Qu'on se figure maintenant, si l'on peut, les sentiments qui devaient agiter ces grandes foules composées surtout de malades et de pécheurs, surnaturellement guéris et convertis, rendus à la santé et à la grâce ! Là, on savait se frapper la poitrine et se prosterner sans l'avoir appris ; là, on retrouvait tous les accents sublimes de l'âme pour gémir et chanter tour à tour, pour pleurer de joie et de douleur. Là, des personnes qui ne se seraient jamais rencontrées ni pénétrées ailleurs, se groupaient instinctivement à l'abri de cette bienveillance inépuisable, où chacun à son tour trouvait une affinité, un secours, une lumière, une force. Rien n'appelle la confiance comme la confiance : elle naissait à Ars naturellement de la sécurité que le bon Père répandait autour de lui. De même que dans ces lieux privilégiés, où la Providence, qu'on y méconnaît trop souvent, a donné aux eaux une vertu curative, les conversations roulent sur les infirmités du corps, là elles roulaient sur les infirmités de l'âme, sur les infortunes et les accidents de la vie qui y amenaient leurs victimes. Les amitiés qui se formaient, les correspondances qui se nouaient, les relations qui s'établissaient à la suite, n'en étaient que plus douces et plus durables. Les chrétiens se connaissent promptement : au premier regard, au premier salut, au premier mot, ils sentent entre eux le lien fraternel d'une même foi et d'un même amour. Il ne faut qu'un peu d'aménité et de savoir-vivre pour rendre intimes des rapports d'où le soupçon est naturellement exclu.

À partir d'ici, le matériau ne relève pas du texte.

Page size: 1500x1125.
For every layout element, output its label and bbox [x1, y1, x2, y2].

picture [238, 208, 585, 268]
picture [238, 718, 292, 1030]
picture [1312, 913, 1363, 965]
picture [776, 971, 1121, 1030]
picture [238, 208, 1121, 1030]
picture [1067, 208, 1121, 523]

Après avoir été amenés à Ars par l'éclat des prodiges, les pécheurs y étaient retenus par un charme indéfinissable. L'incrédule ne pouvait pas plus méconnaître ce charme que s'en défendre. L'étranger, conduit par le hasard ou le caprice, le ressentait aussi bien que le pèlerin dévot attiré par l'espérance et l'amour. Ce charme allait droit au cœur, pour le réjoui s'il était pur, et le renouveler s'il était coupable. Il y avait dans l'atmosphère de ce petit village quelque chose d'inexprimable et de divin qui pénétrait à la fois l'âme et le corps, reflétant dans le calme et le bien-être de l'un la paix et la sérénité de l'autre. Au milieu même du mouvement qu'y entretenait l'arrivée quotidienne de douze voitures publiques, c'était un cadre paisible et silencieux qui prédisposait aux pensées graves. Rien n'y ressemblait à ce qu'on voit ailleurs. Les figures y étaient reposées, les conversations sérieuses, l'animation même qui y régnait n'excluait pas le recueillement. On n'était plus en France et au XIXe siècle ; on pouvait se croire en plein moyen âge, dans un de ces grands cloîtres au seuil desquels les bruits de la terre finissent.

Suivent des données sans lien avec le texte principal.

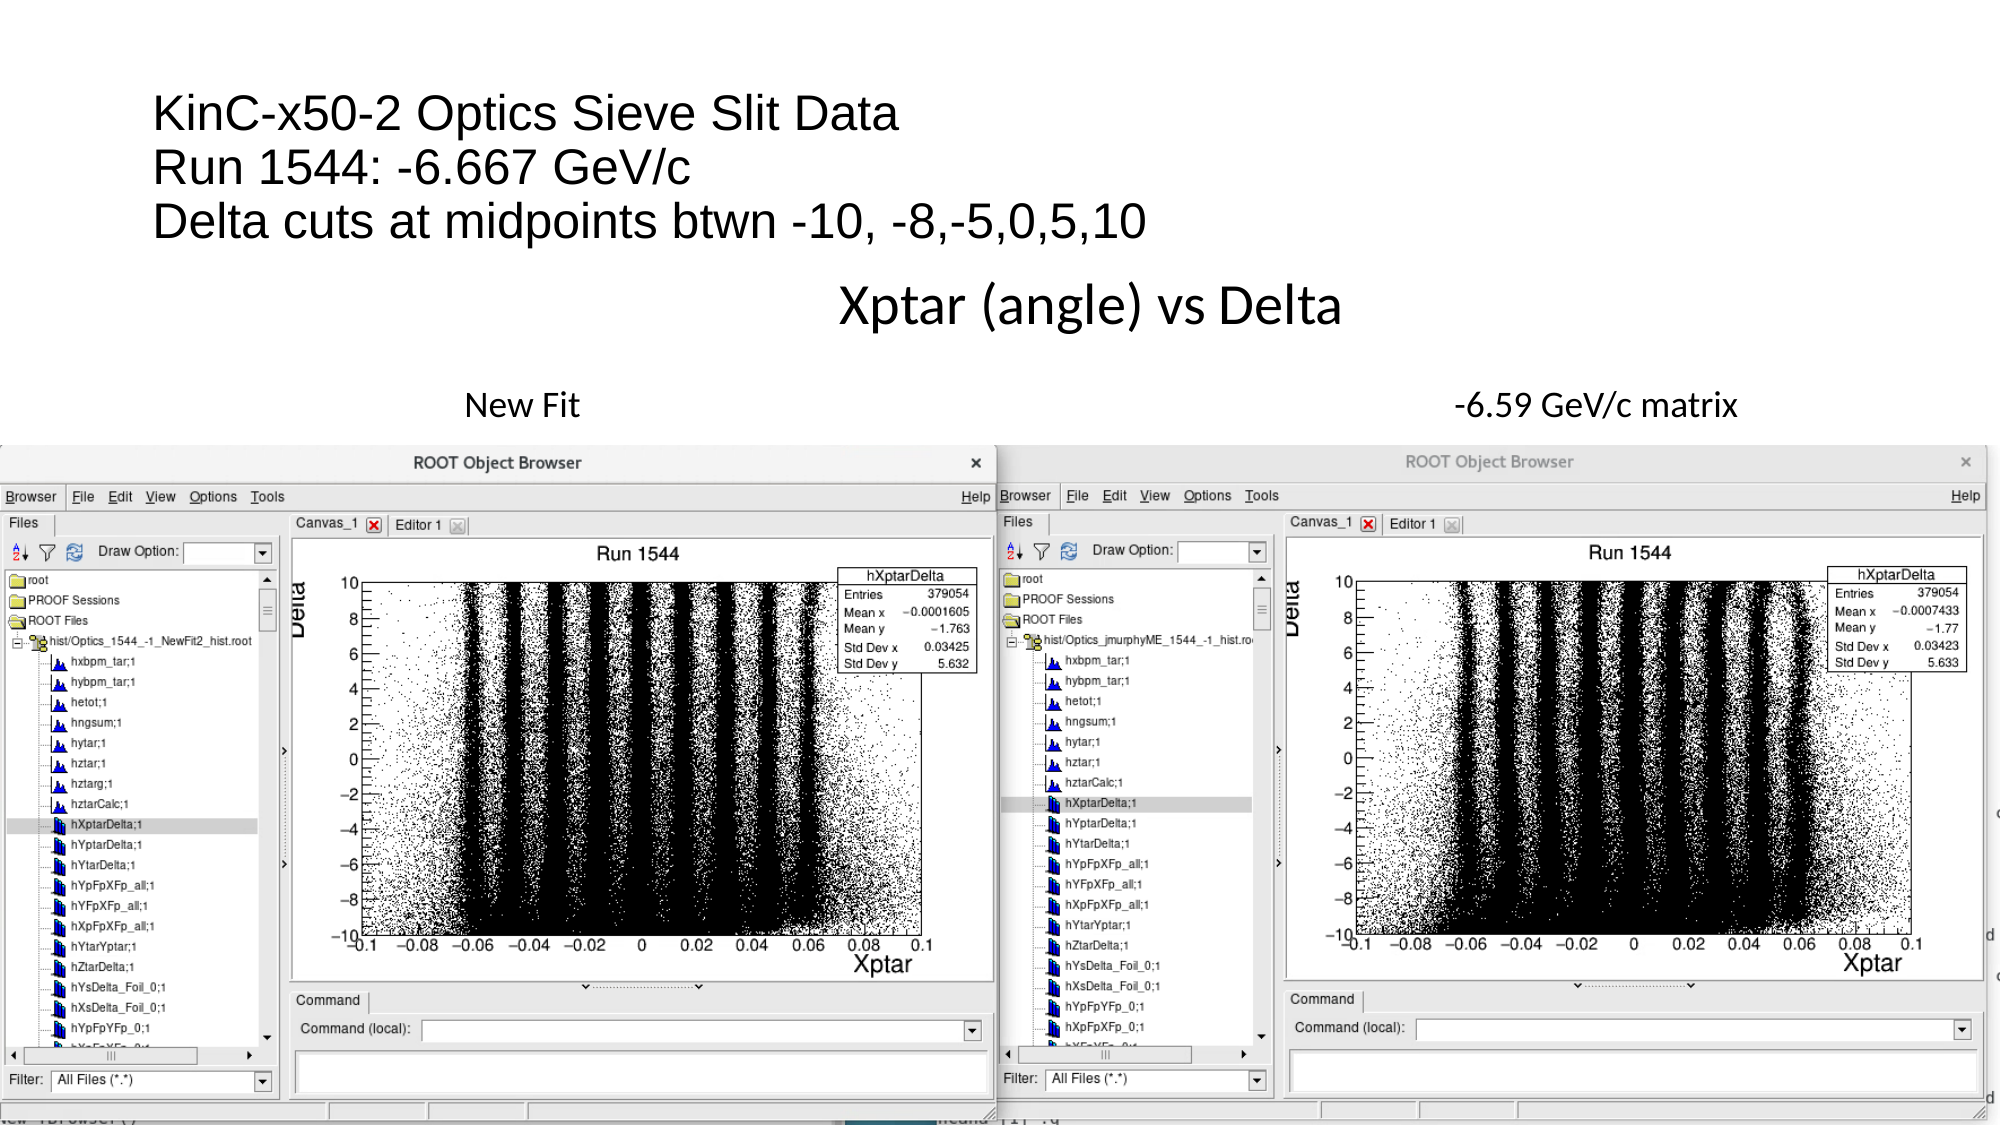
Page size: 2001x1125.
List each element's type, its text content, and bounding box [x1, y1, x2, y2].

text_box New Fit [449, 372, 596, 432]
title KinC-x50-2 Optics Sieve Slit Data Run 1544: -6.667 GeV/c Delta cuts at midpoints btwn -10, -8,-5,0,5,10 [137, 59, 1863, 278]
text_box Xptar (angle) vs Delta [824, 259, 1360, 344]
picture [0, 445, 2000, 1125]
text_box -6.59 GeV/c matrix [1439, 372, 1754, 432]
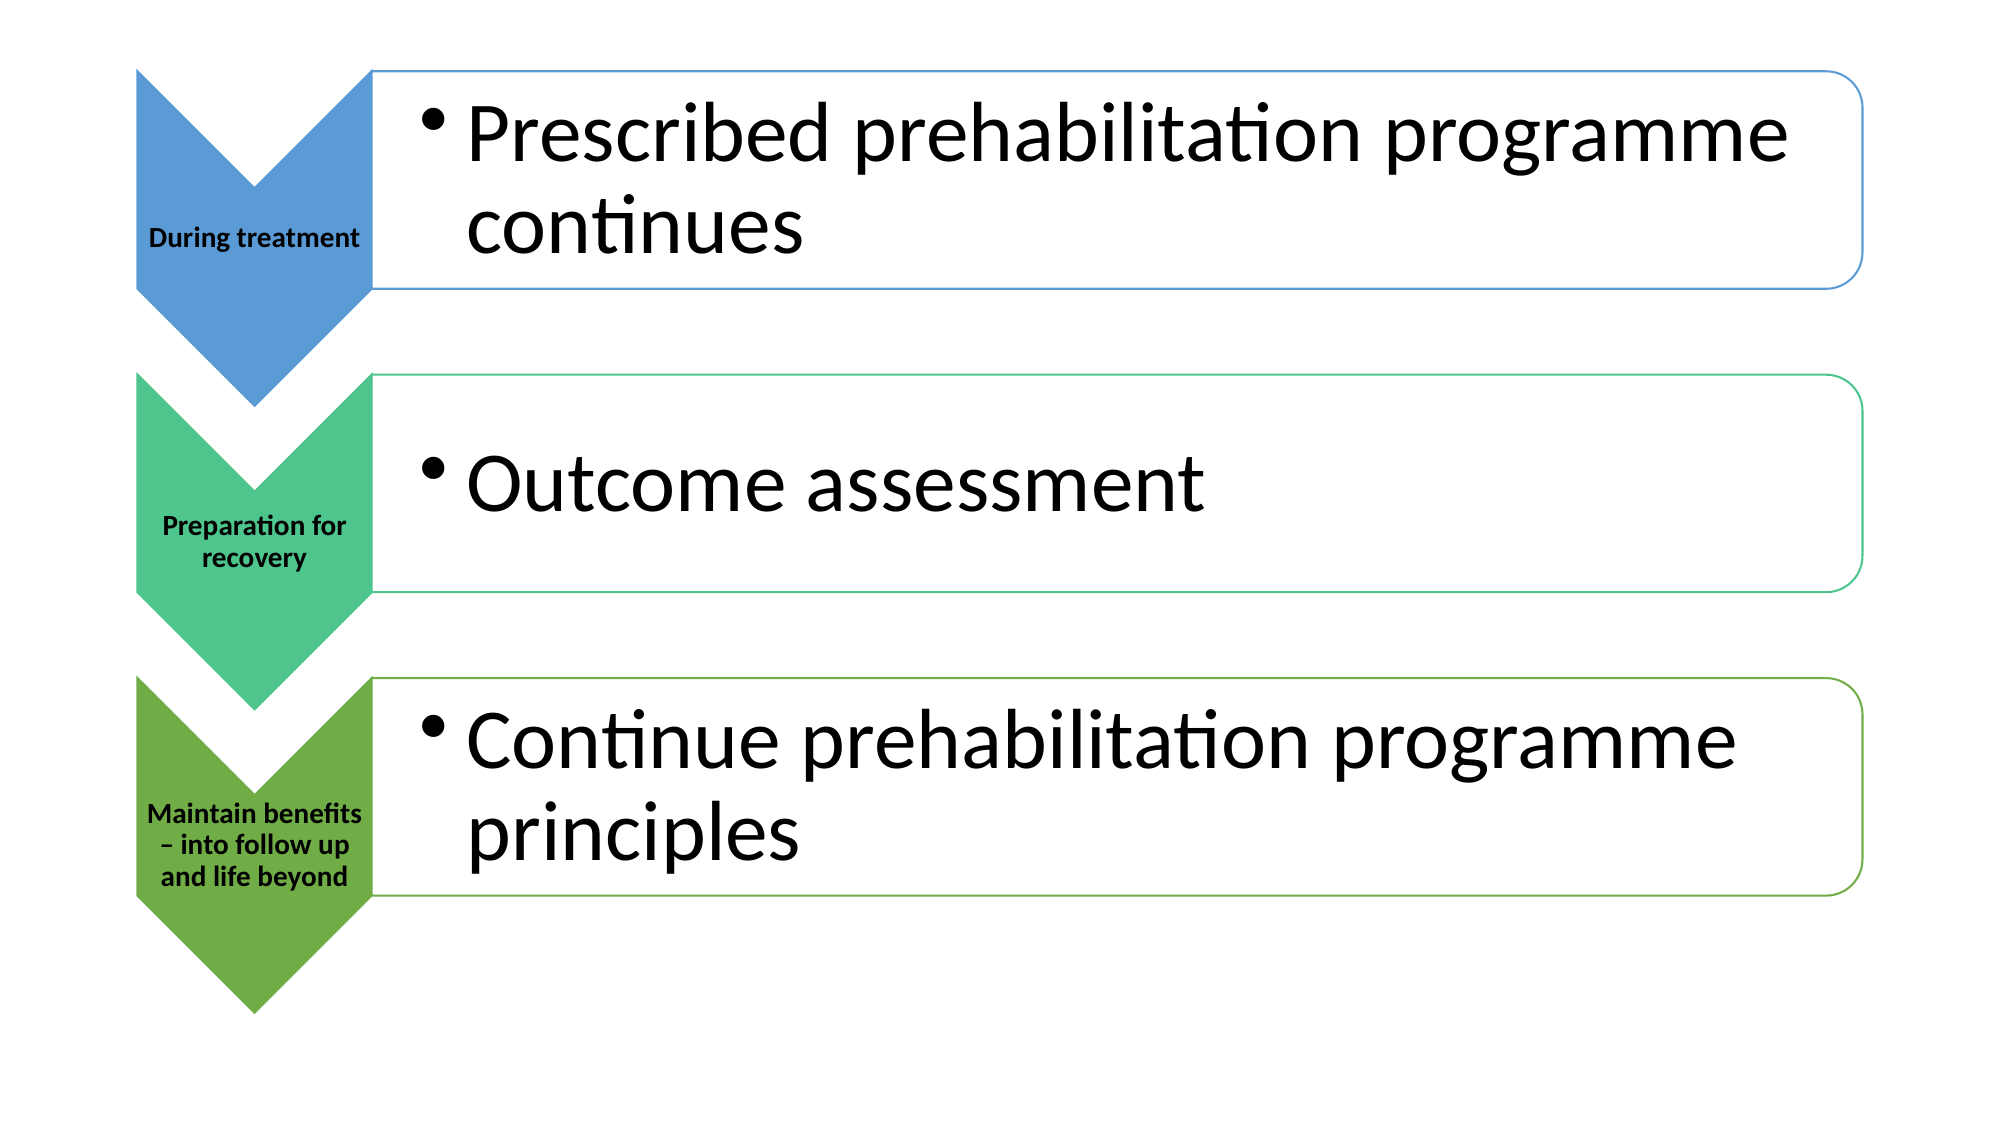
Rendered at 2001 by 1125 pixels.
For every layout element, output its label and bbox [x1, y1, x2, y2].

list [137, 70, 1863, 1014]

Le paysage lui-même, par sa tranquillité et sa douceur, contribuait à former ces religieuses impressions. Elles devenaient plus vives à mesure qu'on approchait de l'église et du presbytère, en sorte que la source d'où elles découlaient paraissait être surtout dans ces lieux. Dès l'abord on était pénétré. Il s'opérait une sorte d'épanouissement dans l'homme intérieur. Peu à peu les souffrances morales se voilaient, un nuage chargé d'un fluide bienfaisant semblait s'étendre sur l'âme : la rosée qu'il y répandait adoucissait toutes les amertumes de la passion, tout ce qu'il pouvait y avoir de cuisant et d'enflammé dans les désirs, d'âpre et de personnel dans les regrets. On oubliait les petitesses de la vie vulgaire et les exemples mauvais ; on ne sentait plus que la sainte protestation de la conscience contre le mal, et l'énergique désir de le combattre au-dedans et au-dehors de soi-même. On se trouvait si bien à Ars qu'on n'aurait plus voulu s'en aller, si ce n'est pour monter au ciel sans repasser par le monde. On aurait souhaité d'y finir sa vie, d'y avoir son tombeau. On ne se contentait pas de le désirer, plusieurs personnes de différentes conditions ont réellement quitté leur résidence et leurs relations dans le monde pour s'ensevelir dans cette solitude, à l'ombre de la sainteté, et y préparer leur âme à la seconde vie. Ce n'est pas sans émotion que nous avons lu sur une croix de bois, qui marque au cimetière la sépulture d'un étranger, cette belle inscription : UBI CRUX, IBI PATRIA.